Program Standard: Notify the applicant/individual or his authorized representative of his rights and responsibilities and of HHSC service limitations.

The case worker gives Form 2307, Rights and Responsibilities, to the Adult Foster Care (AFC) individual/responsible person before AFC is authorized or reauthorized. The form is given to the CCSE individual/responsible person at the initial face-to-face visit. (For individuals receiving only Day Activity and Health Services (DAHS) or Home-Delivered Meals (HDM), the initial Form 2307 may be reviewed over the telephone.)

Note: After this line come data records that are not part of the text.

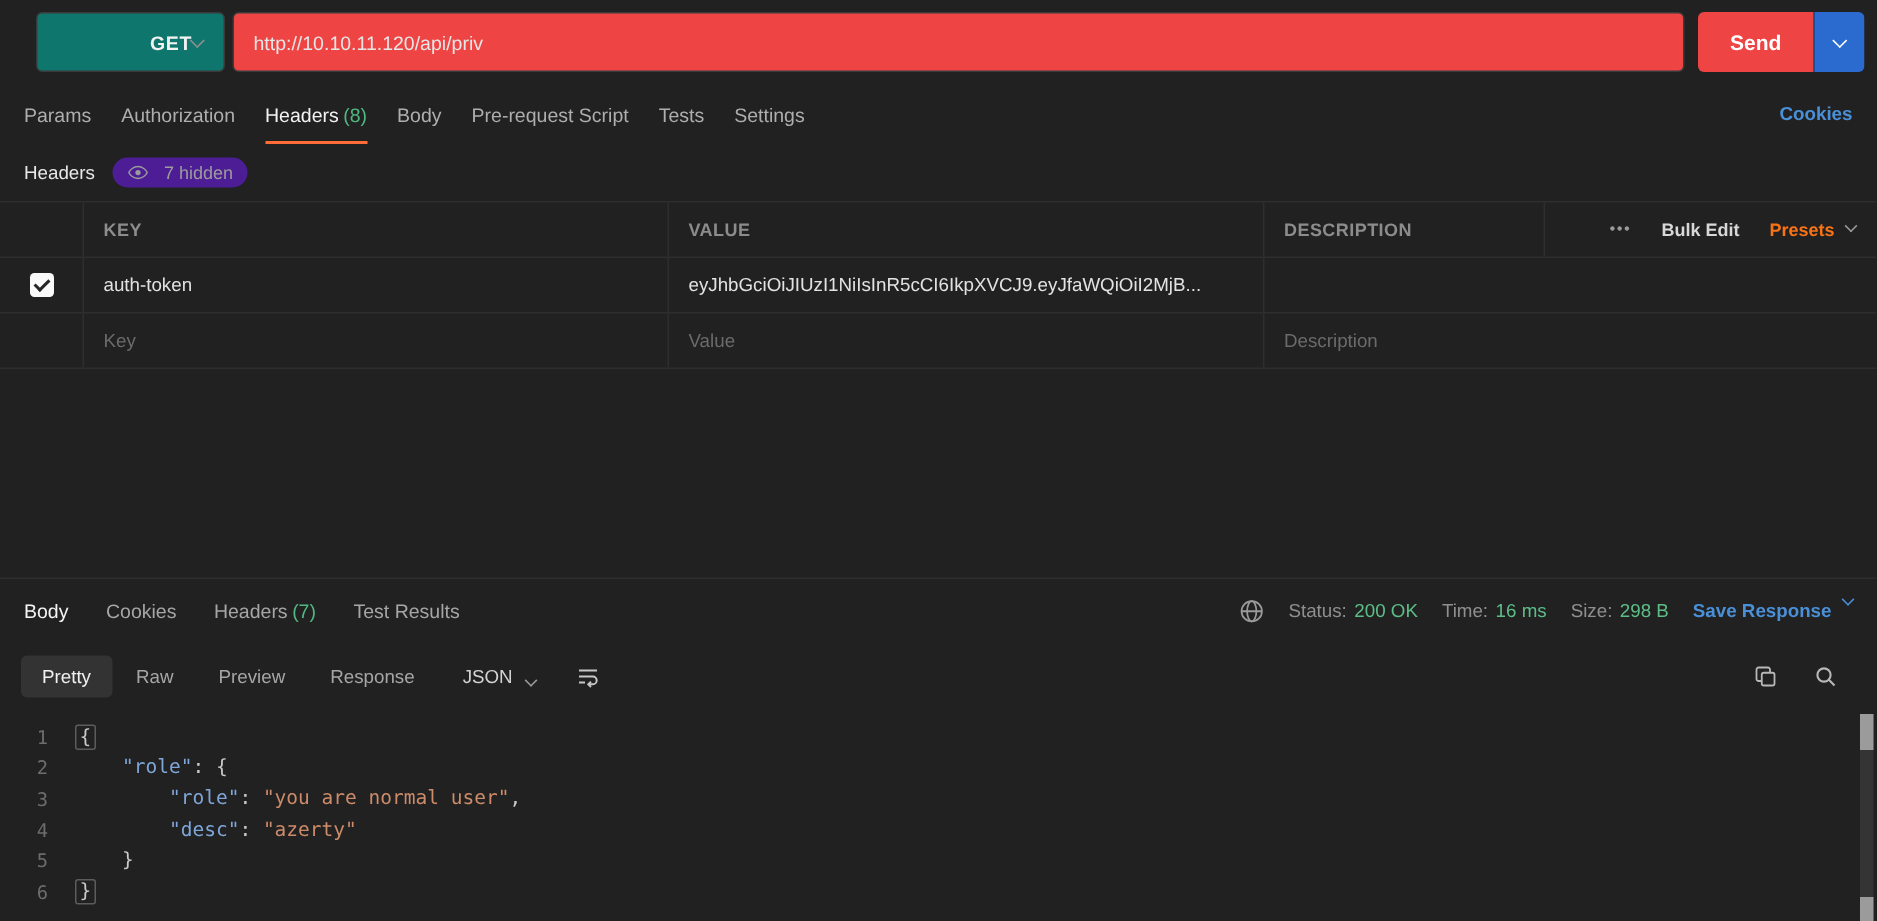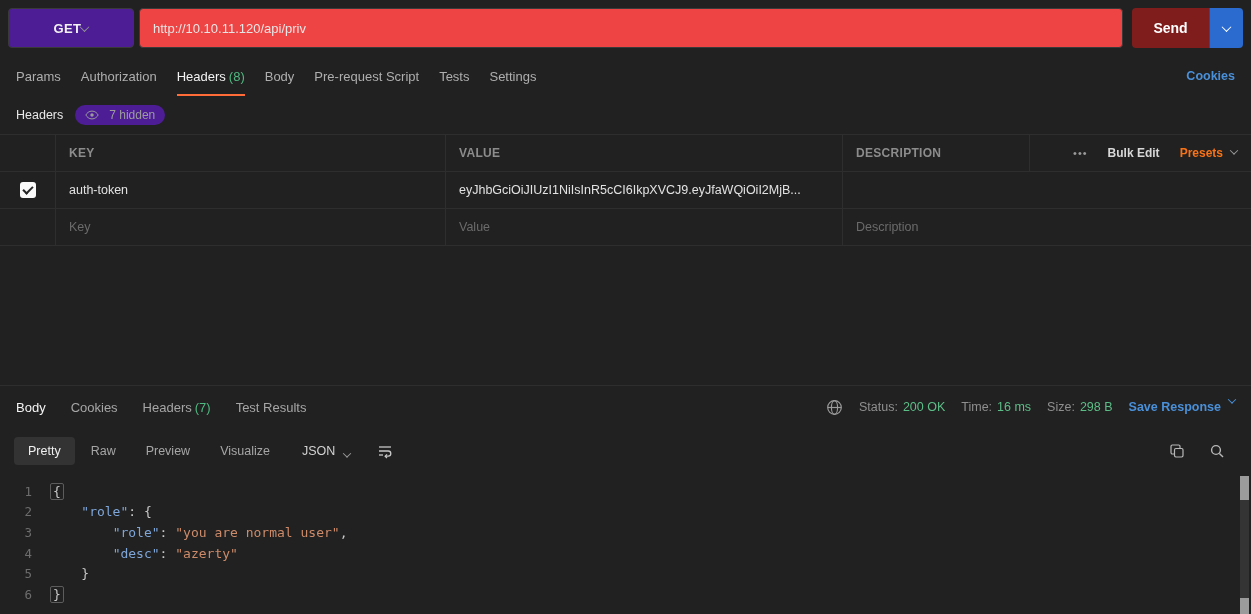--- a/index.html
+++ b/index.html
@@ -15,8 +15,8 @@
   
   .topbar { height:56px; display:flex; align-items:center; padding:8px; gap:5px; flex-shrink:0; }
   .method-select {
-    width:126px; height:40px; background:#4c1d95; border:1px solid #3a3a3a; border-radius:4px;
-    display:flex; align-items:center; justify-content:center; padding:0 14px; cursor:pointer;
+    width:126px; height:40px; background:#0f766e; border:1px solid #3a3a3a; border-radius:4px;
+    display:flex; align-items:center; justify-content:flex-end; padding:0 14px; cursor:pointer;margin-left:16px;
   }
   .method-label { font-weight:bold; letter-spacing:.4px; color:#f2f2f2; }
   .url-input {

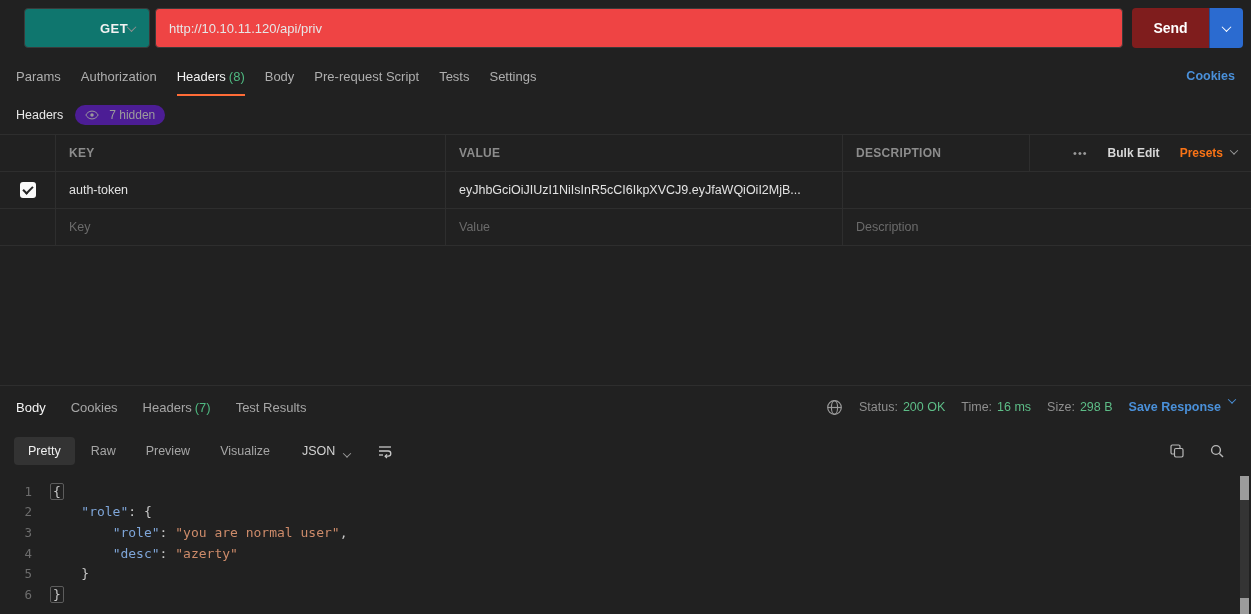--- a/index.html
+++ b/index.html
@@ -25,7 +25,7 @@
   }
   .send-group { display:flex; height:40px; margin-left:4px; }
   .send-main {
-    width:77px; background:#7f1d1d; color:#fff; border:none; font-weight:bold; font-size:14px;
+    width:77px; background:#ef4444; color:#fff; border:none; font-weight:bold; font-size:14px;
     border-radius:4px 0 0 4px; cursor:pointer; font-family:"Liberation Sans", sans-serif;
   }
   .send-caret {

The case worker also gives Attachment 2307-A, Family Care, Community Attendant Services and Primary Home Care Rights and Responsibilities, when the applicant/individual requests attendant care and when the individual moves into a new home. At least annually, the case worker discusses all parts of Form 2307 with the individual/responsible person to ensure that he understands the form's content.

 

2680 Recertification

Revision 21-4; Effective December 1, 2021

When the reassessment is complete, send the following forms to the provider:

  • Form 2101, Authorization for Community Care Services, for all Day Activity and Health Services, Primary Home Care, Home-Delivered Meals, Family Care and Residential Care cases when there is a change in the service plan.
  • Form 2101, for all Community Attendant Services (CAS) cases, even if there is not a change in the service plan.
  • Form 2065-A, Notification of Community Care Services, for all cases when there is a change in the service plan. It is not necessary to send notification if the only change is a transfer from one provider to another.

For Adult Foster Care (AFC), send the following:

  • Form 2065-A, for all cases when there is a change in the service plan. It is not necessary to send notification if the only change is a transfer from one provider to another.
  • Form 2101, for all cases even if there is not a change.
  • Form 2327, Individual/Member and Provider Agreement, update as needed.
  • Form 2330, Assessment and Service Plan Approval for Adult Foster Care, even if there is not a change.
  • Attachment 2307-F, AFC Rights and Responsibilities, only if the recipient has moved to another home.